On 3 May 2021, the Group acquired Orca GmbH, a German manufacturer of ultraviolet disinfection systems, primarily for the food and beverage sector, for an initial consideration of EUR6.2m (GBP5.3m). T he maximum contingent consideration payable is EUR2.5m (GBP2.2m) based on profit-based targets for the years ending 31 March 2022, 31 March 2023 and 31 March 2024. The company has become part of the Group's Environmental & Analysis sector.

On 7 May 2021 , Rudolf Riester GmbH, a company in the Group's Medical sector acquired RNK, a US-based digital stethoscope company, for an initial consideration of US$2.7m (GBP1.9m).

There were no other known material non-adjusting events which occurred between the end of the reporting period and prior to the authorisation of these financial statements on 10 June 2021.

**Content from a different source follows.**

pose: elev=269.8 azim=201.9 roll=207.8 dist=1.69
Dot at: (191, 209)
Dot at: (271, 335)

13 Related party transactions

Trading transactions

 
                                         Year ended  Year ended 
                                           31 March    31 March 
                                               2021        2020 
                                               GBPm        GBPm 
---------------------------------------  ----------  ---------- 
Associated companies 
Transactions with associated companies 
Purchases from associated companies               -         1.0 
Balances with associated companies 
Amounts due to associated companies               -           - 
---------------------------------------  ----------  ---------- 
 
Other related parties 
Balances with other related parties 
Amounts due to other related parties              -           - 
---------------------------------------  ----------  ---------- 
 

All the transactions above are on an arm's length basis and on standard business terms.

Remuneration of key management personnel

The remuneration of the Directors and executive Board members, who are the key management personnel of the Group, is set out below in aggregate for each of the categories specified in IAS 24 'Related Party Disclosures'. Further information about the remuneration of individual Directors is provided in the audited part of the Annual Remuneration Report in the Annual Report and Accounts 2021.

 
                             Year ended  Year ended 
                               31 March    31 March 
                                   2021        2020 
                                   GBPm        GBPm 
---------------------------  ----------  ---------- 
Wages and salaries                  6.1         7.8 
Pension costs                       0.1         0.2 
Share-based payment charge          4.4         4.3 
---------------------------  ----------  ---------- 
                                   10.6        12.3 
---------------------------  ----------  ---------- 
 

Cautionary note

These Results contain certain forward-looking statements which have been made by the Directors in good faith using information available up until the date they approved the announcement. Forward-looking statements should be regarded with caution as by their nature such statements involve risk and uncertainties relating to events and circumstances that may occur in the future. Actual results may differ from those expressed in such statements, depending on the outcome of these uncertain future events.